Gov. Sanford, best known as a critic of excessive government spending, is leaving office in 2010 due to term limits, and there is plenty of speculation that the two-term Governor and former three-term Congressman will run for the presidency in 2012. Like all potential candidates, he’s been coy about the speculation. For now, he has his hands full governing; all eyes are on a budget battle that will come to a head with a vote in the legislature next week on his plan to use federal stimulus funds to pay down state debt (Newsweek has a look at Sanford’s view of this battle here).

My own summary of the call:

First of all, if you haven’t watched Gov. Sanford in action, I’d recommend you go back to this post from last summer, where I collected video clips of his appearances. On the call he was much the same as you’ll see him there: he exudes a sort of relaxed maturity, he knows his stuff (he endured a lengthy grilling by Francis about the state’s debt structure), he’s a great believer in frugal financial management and an apostle of competitiveness, and he’s unwavering on his conservative principles. He made specific reference to this Daniel Henninger piece and Dick Cheney’s comment that rebranding the GOP should not involve repositioning our principles. That said, he expressed interest in using calls like this as part of the process of outreach to new media and finding better ways to communicate our message.

Gov. Sanford has been facing serious opposition back home to his debt-service plan, and he’s realistic about the possibility that he may lose the initial vote in the legislature, but takes the view that it’s “inconceivable that somebody isn’t going to blink” – and the implicit message is, it won’t be him. He’s insistent that if the state doesn’t pay down debt, if it accepts the stimulus money and spends it, South Carolina will be in a $740 million hole two years from now.

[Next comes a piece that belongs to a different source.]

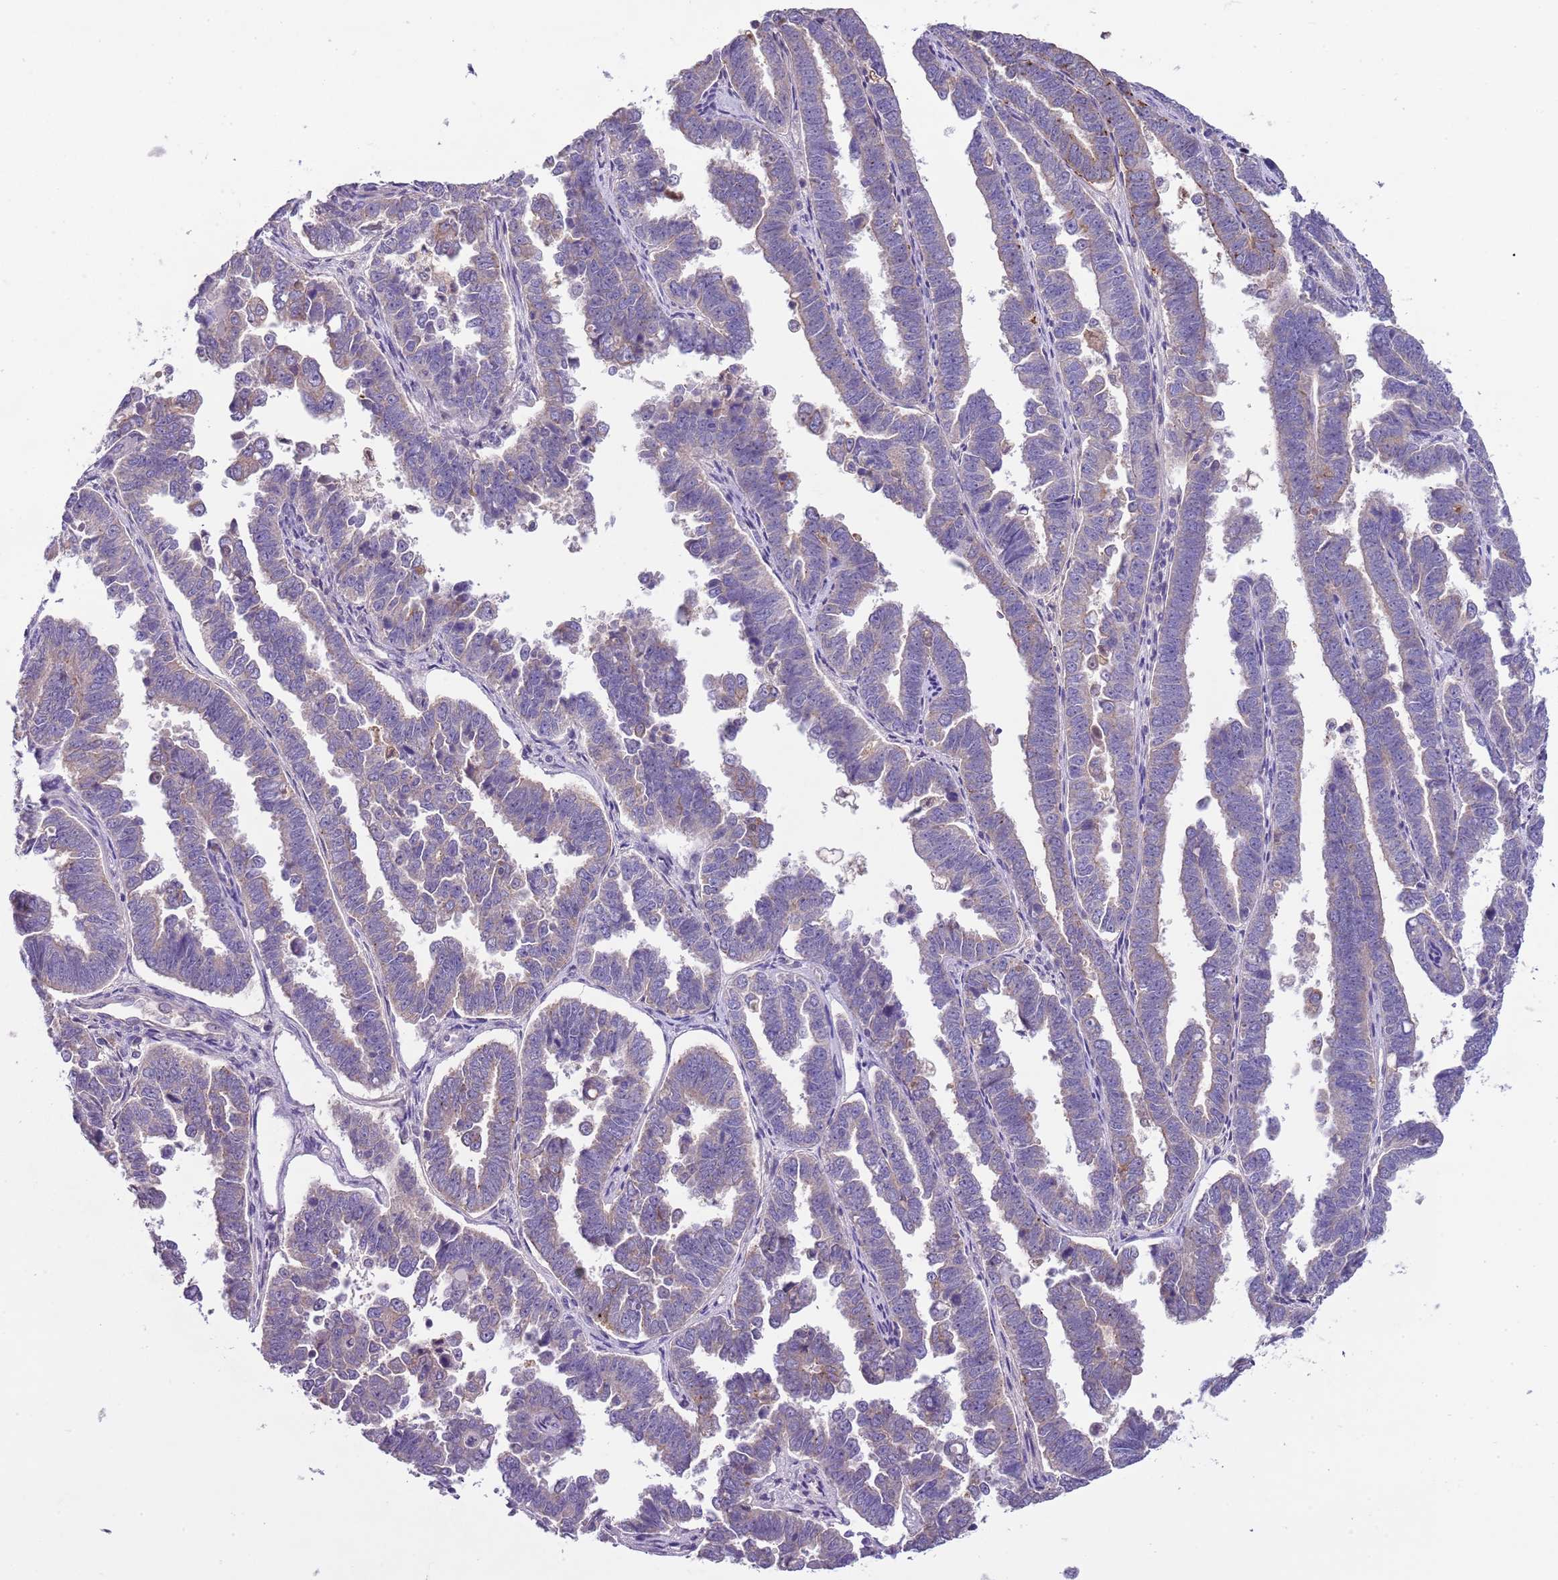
{"staining": {"intensity": "weak", "quantity": "<25%", "location": "cytoplasmic/membranous"}, "tissue": "endometrial cancer", "cell_type": "Tumor cells", "image_type": "cancer", "snomed": [{"axis": "morphology", "description": "Adenocarcinoma, NOS"}, {"axis": "topography", "description": "Endometrium"}], "caption": "A micrograph of adenocarcinoma (endometrial) stained for a protein shows no brown staining in tumor cells.", "gene": "HES3", "patient": {"sex": "female", "age": 75}}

In his view, paying down debt and cutting back expenses is the responsible thing to do in tough times – he recounted a conversation with an editorial writer who assured him that the economy would be fine in two years, but admitted that if it isn’t “we’re toast.” He was incredulous that anybody with responsibility for the state’s finances could accept a plan that leaves that as an option. As he noted, quoting a book of the same title, “hope is not a method.”

But while he recognizes that “advertising works and matters,” he’s not backing down; he draws inspiration from the energy of the tea party movement, noting that he’s seeing energy out there he hasn’t seen in 15 years in politics. As he put it, sometimes you wonder if you are a “lonely island” – “Am I on my own? Am I a crazy man?” – and then you go to an event (he’s been to four) with 8,000 people in Greenville and see you are not alone, even if the taxpayer groups are “not as plaintive before government as some of the other advocacy groups out there.”

Gov. Sanford has some real challenges ahead. As he noted, South Carolina is unique among the 50 states in having many of the executive’s usual budgetary prerogatives in the hands of a legislative council, the Budget Control Board, a fact that explains a lot about the state’s debt burden and is why Sanford has had to resort to occasional publicity stunts like the famous one pictured above, where he brought pigs to the statehouse to protest pork-barrel spending. He explained to us that he’s faced legislative opposition to easy cost-cutting moves like trying to privatize a state golf course that loses $500,000 a year in a state overflowing with profitable golf courses. He noted rather ruefully that he’d had success getting the state to privatize a bait and tackle business, but that only “saved peanuts.”